**Task requirements**
Please copy every line of the data in which the string "sumi" appears.

═════ Material provided ═════

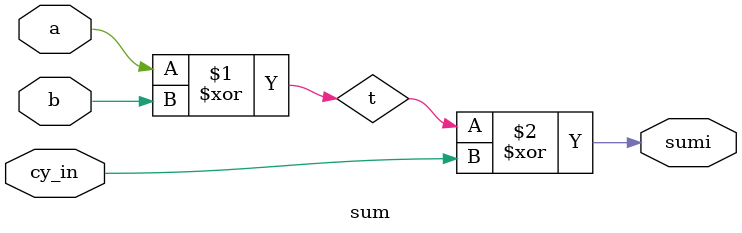
<source format=v>
module sum(sumi, a, b, cy_in);
	input a,b,cy_in;
	output sumi;

	wire t;

	xor x1(t,a,b);
	xor x2(sumi,t,cy_in);
endmodule
</source>
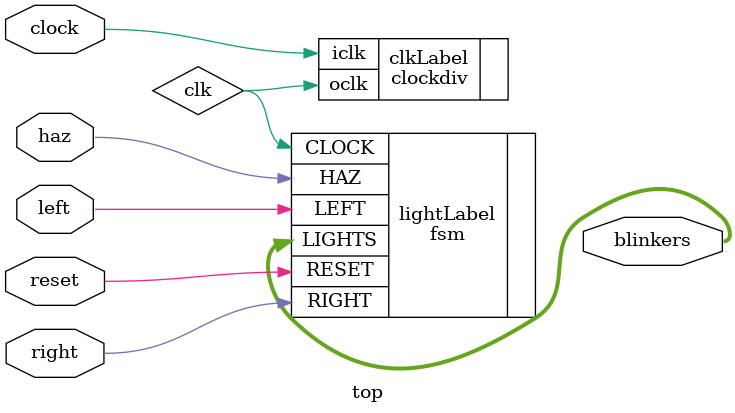
<source format=sv>
module top( clock, reset, left, right, haz, blinkers); 
	input clock, reset, left, right, haz;
	output [1:6] blinkers; 
	logic clk;

	clockdiv clkLabel(.iclk(clock), .oclk(clk));
	fsm lightLabel(.CLOCK(clk), .RESET(reset), .LEFT(left), .RIGHT(right), .HAZ(haz), .LIGHTS(blinkers));
	

endmodule

</source>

═════

**Exercise solution**
module sum(sumi, a, b, cy_in);
	output sumi;
	xor x2(sumi,t,cy_in);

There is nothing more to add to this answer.